Pedro Domingo Murillo (1757-1810)

Pedro Domingo Murillo est l’un des personnages les plus importants de l’histoire de l’indépendance bolivienne.

Né à La Paz en 1757, Pedro Domingo Murillo est considéré comme l’un des précurseurs de l’indépendance de la Bolivie. Etudiant le droit à l’université San Francisco Xavier de La Paz, il se distingue par sa bravoure lors de la campagne contre le rebelle Túpac Katari, au cours de laquelle il est nommé lieutenant de milice. Lorsque son père meurt en 1785, ce dernier laisse toute sa fortune à Murillo et ses enfants. Cet état de fait est contesté par l’une des sœurs du défunt, mais Murillo gagne facilement le procès qui s’ensuit. On découvre par la suite qu’il avait falsifié son titre d’avocat, et il perd donc le procès. Déclaré coupable, il doit fuir les autorités, puis fini par être acquitté.

En 1805, il forme un groupe de conspirateurs contre le gouvernement espagnol, pour préparer une révolution. Pris par les autorités puis absous de nouveau, il retourne à ses idéaux de liberté avec plus d’enthousiasme encore. Il dirige un groupe de patriotes en 1809, qui se soulève le 25 mai lors de la révolution de Chuquisaca (ancien nom de Sucre) contre le gouverneur de la Ville, prélude à un mouvement indépendantiste national. Profitant d’une procession religieuse et de la permission des troupes, Domingo Murillo et ses lieutenants s’emparent de la caserne, et réunissent la population au cabildo.

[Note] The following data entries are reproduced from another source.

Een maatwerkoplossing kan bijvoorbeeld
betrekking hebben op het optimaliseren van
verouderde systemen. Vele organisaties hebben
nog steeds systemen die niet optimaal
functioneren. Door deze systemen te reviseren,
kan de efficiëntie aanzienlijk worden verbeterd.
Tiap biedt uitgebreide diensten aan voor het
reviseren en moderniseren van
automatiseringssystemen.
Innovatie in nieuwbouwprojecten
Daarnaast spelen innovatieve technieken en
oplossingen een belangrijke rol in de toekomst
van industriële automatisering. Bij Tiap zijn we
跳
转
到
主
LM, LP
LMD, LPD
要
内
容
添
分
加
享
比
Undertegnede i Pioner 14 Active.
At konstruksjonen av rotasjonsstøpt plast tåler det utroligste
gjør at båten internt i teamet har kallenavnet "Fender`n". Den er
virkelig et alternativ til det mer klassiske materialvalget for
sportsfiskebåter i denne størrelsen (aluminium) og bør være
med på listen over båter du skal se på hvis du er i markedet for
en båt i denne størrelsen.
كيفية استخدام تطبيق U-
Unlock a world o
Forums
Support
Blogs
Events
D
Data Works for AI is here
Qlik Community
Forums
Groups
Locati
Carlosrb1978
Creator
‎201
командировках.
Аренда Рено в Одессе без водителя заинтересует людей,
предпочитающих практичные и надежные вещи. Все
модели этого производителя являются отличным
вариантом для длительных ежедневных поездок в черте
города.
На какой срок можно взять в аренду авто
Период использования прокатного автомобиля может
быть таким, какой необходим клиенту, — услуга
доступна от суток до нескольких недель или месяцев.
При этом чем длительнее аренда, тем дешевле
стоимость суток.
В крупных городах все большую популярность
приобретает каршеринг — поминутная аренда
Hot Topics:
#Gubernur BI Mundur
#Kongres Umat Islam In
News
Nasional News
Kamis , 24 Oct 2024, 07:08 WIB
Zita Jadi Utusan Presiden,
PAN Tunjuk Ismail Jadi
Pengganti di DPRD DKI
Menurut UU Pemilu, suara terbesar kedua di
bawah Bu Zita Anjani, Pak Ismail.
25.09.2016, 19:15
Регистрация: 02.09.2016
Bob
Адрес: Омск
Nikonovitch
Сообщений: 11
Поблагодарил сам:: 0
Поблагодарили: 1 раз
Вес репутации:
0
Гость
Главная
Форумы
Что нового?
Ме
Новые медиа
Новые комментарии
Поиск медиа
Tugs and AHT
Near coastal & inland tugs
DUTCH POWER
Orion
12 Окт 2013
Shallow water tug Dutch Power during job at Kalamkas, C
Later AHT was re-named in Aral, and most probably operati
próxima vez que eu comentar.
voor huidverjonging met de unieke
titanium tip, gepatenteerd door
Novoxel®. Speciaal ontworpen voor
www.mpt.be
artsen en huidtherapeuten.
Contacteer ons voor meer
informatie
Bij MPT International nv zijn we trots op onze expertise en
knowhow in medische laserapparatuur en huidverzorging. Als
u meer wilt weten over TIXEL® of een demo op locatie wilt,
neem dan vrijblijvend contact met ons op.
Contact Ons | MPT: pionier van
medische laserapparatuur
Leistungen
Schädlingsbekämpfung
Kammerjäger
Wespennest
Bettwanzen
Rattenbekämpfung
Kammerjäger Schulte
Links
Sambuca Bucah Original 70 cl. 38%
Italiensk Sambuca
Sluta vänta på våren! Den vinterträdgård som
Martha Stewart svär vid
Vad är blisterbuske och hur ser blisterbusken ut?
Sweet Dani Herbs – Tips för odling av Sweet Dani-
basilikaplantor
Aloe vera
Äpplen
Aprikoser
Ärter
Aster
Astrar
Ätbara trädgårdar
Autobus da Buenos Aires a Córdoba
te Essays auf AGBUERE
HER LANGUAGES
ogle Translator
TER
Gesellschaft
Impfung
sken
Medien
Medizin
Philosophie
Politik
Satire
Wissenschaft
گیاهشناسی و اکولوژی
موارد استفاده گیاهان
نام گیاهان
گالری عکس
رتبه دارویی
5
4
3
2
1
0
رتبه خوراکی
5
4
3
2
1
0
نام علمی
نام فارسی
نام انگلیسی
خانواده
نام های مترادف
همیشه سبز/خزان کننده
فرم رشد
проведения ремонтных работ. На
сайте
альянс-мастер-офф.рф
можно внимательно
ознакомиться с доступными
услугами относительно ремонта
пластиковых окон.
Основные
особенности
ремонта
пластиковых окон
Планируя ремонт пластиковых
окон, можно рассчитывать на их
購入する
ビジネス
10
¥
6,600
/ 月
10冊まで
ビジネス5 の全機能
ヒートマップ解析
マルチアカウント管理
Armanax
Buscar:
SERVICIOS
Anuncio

La Junta Tuitiva de los Derrechos del Pueblo est déclarée en juillet dans la ville de La Paz. Les royalistes envoient des troupes afin de réprimer le soulèvement, mais, investies par de nombreux créoles, elles ne souhaitent pas vraiment intervenir pour réprimer ce mouvement patriotique. Le 22 juillet, le plan de gobierno devient le premier statut constitutionnel du continent; avec notamment la déclaration d’indépendance des terres du Haut-Pérou sur le vice-royaume de La Plata.
Vaincu à la bataille de Chacaltaya en octobre 1809 durant laquelle il affronte les 5 000 hommes envoyés depuis Puno par les représentants espagnols, Murillo se retire dans les montagnes, mais est rapidement fait prisonnier et amené à La Paz. Il réussit à s’échapper mais est repris et condamné à mort le 29 janvier 1810. Il aurait alors prononcé la phrase suivante : « Compatriotes, je meurs, mais la torche que j’ai allumée, personne ne pourra l’éteindre, vive la liberté ! »

Chaque année, le 16 juillet, la ville de La Paz rend hommage à Pedro Domingo Murillo, en ravivant la torche, symbole de liberté, dans sa maison puis en défilant, torche à la main.